The descriptions of Fanqui Hong - the little annexe outside walls of Canton where foreigners were limited to live and do business, not being allowed to enter Canton or China any further - are very evocative, and one only wishes there were maps if not pictures. The place was razed to ground by Chinese post the hostilities of opium and the behaviour of the western traders, and exists no more, according to Ghosh - which there is no reason to disbelieve, of course.

The bits of descriptions of various details are very telling.

The biggest one, of course, the key to the whole tale - how the foreigners contained in their buildings and deprived of their until then plentiful Chinese servants and providers of necessities, were provided by the legal Chinese authorities that were merely demanding the surrender of the opium before they could be allowed to leave - are telling in the difference of level of civilisation. On one hand, the chicanery of the western traders in forcing opium on others while obeying their own home laws; on the other, the Chinese allowing them to stay in the buildings in Canton and providing them with all possible necessities of life (rather than throwing them in jail and executing them summarily, as they would be in their own nations) and only demanding the surrender of the abusive substance.

But the other bits of descriptions are no less in making it all come alive - the unacknowledged son who basks in his father's attention while being still unwilling to smile, years of neglect and lack of status being not made up for sufficiently by the new attention; the love of the employees of Modi for his generous good heart and their loyalty to him; the history of art of Chinese souvenirs; flora one is so used to one is unaware came from China; various people who travelled and migrated back and forth in lands in East, from Egypt to China; various intercommunal and international marriages or otherwise families and consorts with much love; and more than anything, the descriptions of how shipbuilding in India was superior to that of west and had to be swatted down by British law making it illegal for them to continue ordering ships from India, as they later killed other trades and crafts of India (beginning with fabrics manufacture, killing thousands of weavers by starvation and driving poverty to new levels).

And one has to mention the enchanting descriptions of homes and gardens of the wealthy traders in China, of course, as something beyond what one has seen in west or imagined.

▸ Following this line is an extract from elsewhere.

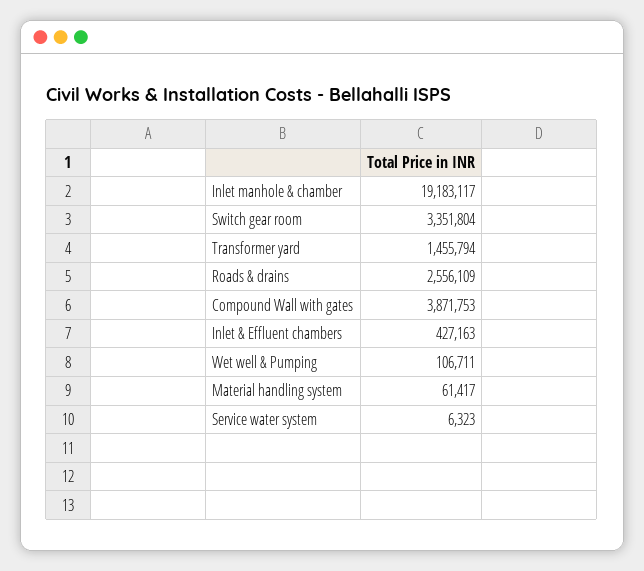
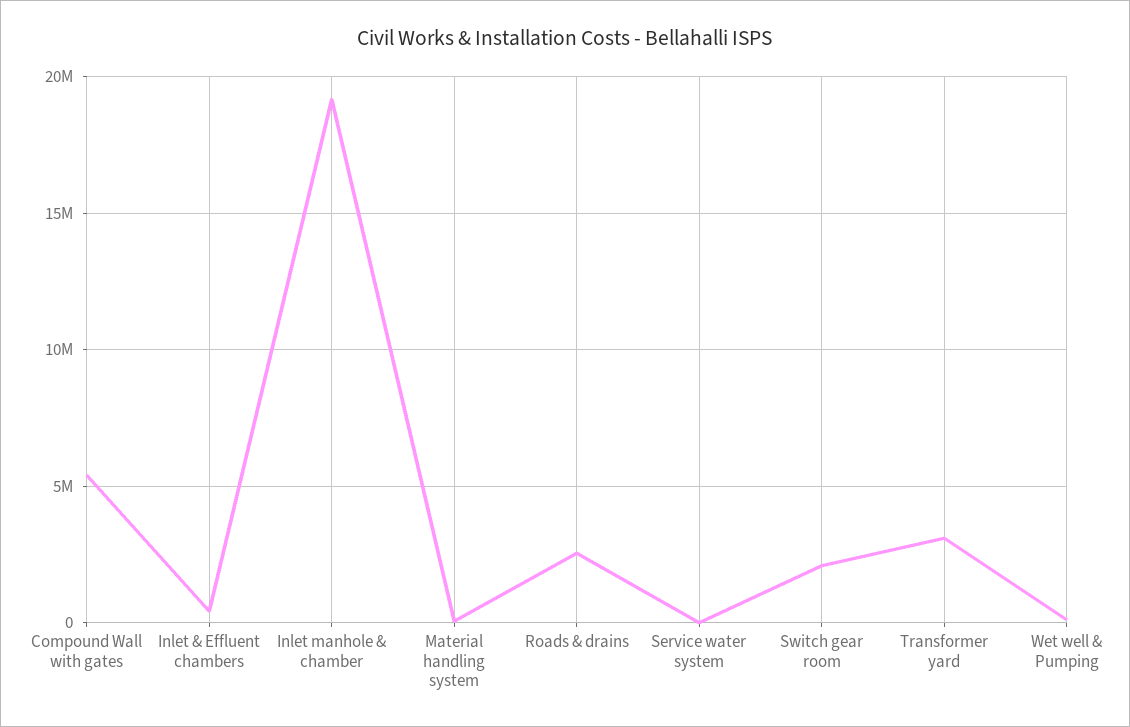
Switch gear room: 3351804 -> 2000000
Transformer yard: 1455794 -> 3000000
Compound Wall with gates: 3871753 -> 5500000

But the book does suffer from never quite becoming a tale, a story on its own, what with connecting part one of trilogy to the next one to come and stuffing this one out with historic documents and details. It is almost there, and one keeps on reading it more and more in hope of the story continuing and getting somewhere, but it flounders in the far too long letters of the artist to the botanist duplicating the already described events of Fanqui Hong. This book remains a connecting link, however important and good, between the part that was (Sea of Poppies) that the part to come. One hopes the author changes his mind and makes it more than a trilogy, with a couple of more parts to come or three. Bimal Mitra did the history of Calcutta in five parts after all, very detailed and long ones too. This one is about the sweep of history of the era, the lands from China to Africa in focus, with traders of all over the globe on sea routes. It could stand more.

History and general descriptions of the colonial era focus on the takeover of the Asian lands, "discovery" of the "new world", assuming ownership of Africa and not mentioning it much at that; the thoughts and awareness that gets a mention is generally of men (and rarely of women) of west. This book changes a lot of one's perception of the era shaped by those as it mentions men and women of the occupied lands and their sweep of awareness of the world of west as much as that of the lands around them. An Armenian of Egypt, and a Parsi (literally, Persian) of India, being aware of Napoleon and his wars and his predicaments, and the effect thereof on their own lives and trade, is just one such detail.